I had a quite frank conversation with her yesterday and asked her why she is so irrational with me owning a handgun. She said that when she was a teenager, a friend of hers killed himself after breaking into his dad's gun safe. We talked for a little while about how, even though nothing terrible has happened yet, something bad COULD happen. We came to an agreement that just as long as long as she never sees the gun out and exposed, she won't say anything more about it. Since she is adamantly against using a firearm in the house or otherwise, I am going to get her less lethal options for the house when I am not home...

Thanks. ;)

-K
 
Good on you for taking the initiative to sit down and discuss this with her, find out what the real issue is and then work to create a positive solution. A much better option than much of what has been suggested here...
 
Life to to darn short to deal with someone with a different outlook on life. If she won't come around keep an eye out for someone more compatable.You ain't going to change anymore than she is,right?? After the fisical part of a relationship some of the first questions on my list is to see what we have in common that we can do through the years. Hunting and guns is a major part. Been togther 33 years. Ever body i know has been married atleast 1 more time some 3 and 4 times. Not much in common except hummp'n , don't last.
 
Lots of "saids" and "believes" in that article with NO links or ANY backup proof at all.

Yeah, I take Dan Hurley and the NYT as gospel... :rolleyes:
 
OP:
My big advantage is that I own the house.

Armed Bear:
You won't if you get married. You REALLY won't if you get divorced.

I got news for you, ChefKristain. Since you live in Texas, if you've represented yourselves as being married, even just once, you may have much less "advantage" than you think you do.

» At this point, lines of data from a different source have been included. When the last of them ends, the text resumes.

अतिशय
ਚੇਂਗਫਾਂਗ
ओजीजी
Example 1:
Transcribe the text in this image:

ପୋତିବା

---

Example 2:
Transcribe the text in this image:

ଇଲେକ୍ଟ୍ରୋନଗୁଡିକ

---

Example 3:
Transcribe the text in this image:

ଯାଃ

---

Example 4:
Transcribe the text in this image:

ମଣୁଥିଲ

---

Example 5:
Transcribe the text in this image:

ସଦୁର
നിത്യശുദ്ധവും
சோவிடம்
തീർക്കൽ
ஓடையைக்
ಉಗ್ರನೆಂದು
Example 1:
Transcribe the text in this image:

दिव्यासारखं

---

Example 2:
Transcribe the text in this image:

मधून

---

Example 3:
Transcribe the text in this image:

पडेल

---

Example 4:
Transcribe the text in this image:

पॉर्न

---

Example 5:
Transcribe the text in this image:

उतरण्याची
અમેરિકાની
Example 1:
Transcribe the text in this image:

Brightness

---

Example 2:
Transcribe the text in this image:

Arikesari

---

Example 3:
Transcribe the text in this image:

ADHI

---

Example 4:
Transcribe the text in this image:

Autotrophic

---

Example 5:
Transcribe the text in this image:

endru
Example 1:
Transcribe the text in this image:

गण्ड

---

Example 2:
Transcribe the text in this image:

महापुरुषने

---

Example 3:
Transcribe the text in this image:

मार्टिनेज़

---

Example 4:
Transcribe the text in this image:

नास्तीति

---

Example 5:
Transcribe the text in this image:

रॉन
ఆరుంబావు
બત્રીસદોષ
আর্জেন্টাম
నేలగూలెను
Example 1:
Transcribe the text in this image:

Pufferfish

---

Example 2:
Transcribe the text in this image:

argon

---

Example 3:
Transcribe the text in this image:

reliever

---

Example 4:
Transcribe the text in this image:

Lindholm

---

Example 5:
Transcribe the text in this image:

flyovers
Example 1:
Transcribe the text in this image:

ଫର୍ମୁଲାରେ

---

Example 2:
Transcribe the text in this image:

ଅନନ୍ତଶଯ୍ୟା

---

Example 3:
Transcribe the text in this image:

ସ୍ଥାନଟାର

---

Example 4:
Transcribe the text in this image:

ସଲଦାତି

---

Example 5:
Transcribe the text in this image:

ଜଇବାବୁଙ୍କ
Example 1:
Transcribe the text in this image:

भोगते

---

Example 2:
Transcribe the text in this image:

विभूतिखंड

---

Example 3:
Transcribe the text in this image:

Q: What makes a common law marriage?
A: Three elements must be present to form a common law marriage in Texas.
  • First, you must have "agreed to be married." (Your word against hers. Guess who wins.)
  • Second, you must have "held yourselves out" as husband and wife. You must have represented to others that you were married to each other. As an example of this, you may have introduced you partner socially as "my husband," or you may have filed a joint income tax return. (Bet you've done it at least once. Bet she remembers EXACTLY when and where it was.)
  • Third, you must have lived together in this state as husband and wife. (From the thread opener: "... my long-time girlfriend (we are basically married) and I...")

Q: Do we have to hold ourselves out to the world consistently as husband and wife in order to be in a common law marriage?
A: No. Even one instance of publicly declaring yourself married can be sufficient to place you in such a marriage.

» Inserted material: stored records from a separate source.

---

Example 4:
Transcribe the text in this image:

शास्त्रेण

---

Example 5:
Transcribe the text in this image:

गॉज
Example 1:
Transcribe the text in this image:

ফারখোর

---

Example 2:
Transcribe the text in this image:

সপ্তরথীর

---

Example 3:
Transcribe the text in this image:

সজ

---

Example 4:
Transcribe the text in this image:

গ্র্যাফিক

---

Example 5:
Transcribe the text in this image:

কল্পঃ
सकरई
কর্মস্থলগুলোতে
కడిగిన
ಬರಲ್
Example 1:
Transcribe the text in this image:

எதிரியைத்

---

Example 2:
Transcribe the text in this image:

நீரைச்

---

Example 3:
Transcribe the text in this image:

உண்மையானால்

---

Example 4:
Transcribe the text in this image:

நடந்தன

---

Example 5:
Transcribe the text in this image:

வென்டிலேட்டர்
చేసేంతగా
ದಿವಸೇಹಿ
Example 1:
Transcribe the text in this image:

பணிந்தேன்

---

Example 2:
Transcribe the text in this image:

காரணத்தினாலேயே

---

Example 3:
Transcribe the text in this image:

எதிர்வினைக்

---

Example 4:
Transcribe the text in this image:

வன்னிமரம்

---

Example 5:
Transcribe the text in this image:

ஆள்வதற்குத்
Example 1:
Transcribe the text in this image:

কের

Q: How can I get out of a common law marriage?
A: Common law marriage may end in two ways. If there have been children or if property and debts remain undivided, you will want to seek a formal divorce. In a divorce, paternity, custody, support, and visitation can be determined, and debts and community property can be divided.
Under a new provision of the Family Code, either partner in a common law marriage has two years after you split up to file an action to prove that the marriage did exist. In order to fit into this provision, you must have separated after September 1, 1989.
Both partners in a common law marriage are responsible for debts and for care and support of children of the marriage. It is therefore urgent that you discuss the ending of this marriage with an attorney. You have a choice of methods, but they all require you to act within a certain length of time. However, even if the time has expired for you to obtain a divorce, other steps can be taken to get orders for payment of child support and visitation for children of the marriage.



My advice is to do everything you can to educate your gal and try to bring her around. There is plenty of data and anecdotal evidence available. Anybody who has the capability for rational thought and intellectual honesty will eventually come around. In the long run, even if you just throw out the implications on you child's future by having Mom and Dad go there separate ways; even if you think it would be easier to just pull the eject handle; even if you get to the point where your annoyance overrides your attraction to her... It'll be cheaper to keep her.